The music side of SXSW is becoming increasingly corporate, but the film side clings stubbornly to its myths of heroic outsiderdom seen through an ironic lens. Eric Kohn at IndieWire reports,
AJ Schnack and David Wilson's "We Always Lie to Strangers" finds an oddly compelling poetry in the irreverent rituals of singing families in Branson, Missouri. Though at first perceived as the cheesy vessels of the city's massive tourist industry, the subjects of Schnack and Wilson's portrait take on a soulful dimension by routinely explaining the values driving their multigenerational traditions; as with the bikers in "12 O'Clock Boys," who wax poetic about their gravity-defying talents, the singers in "We Always Lie to Strangers" make attractive arguments for committing to behavior perceived as foolish or impractical by the rest of the world.

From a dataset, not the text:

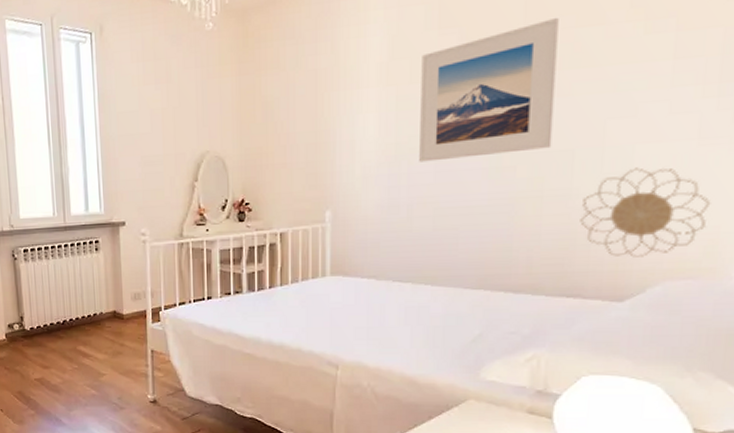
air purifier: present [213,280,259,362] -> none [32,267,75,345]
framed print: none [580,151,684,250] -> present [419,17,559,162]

The key movies in this vein is Katie Graham and Andrew Matthews' Zero Charisma (above), about a sad-sack obsessive trying to market a Dungeons and Dragons-style game of his own invention, and Harmony Korine's Spring Breakers, which you've probably already heard about. Taken together, these films, while they may be fine movies in themselves, are more about SXSW's increasingly tenuous claims to coolness or even relevance than they are about any larger trends in American culture.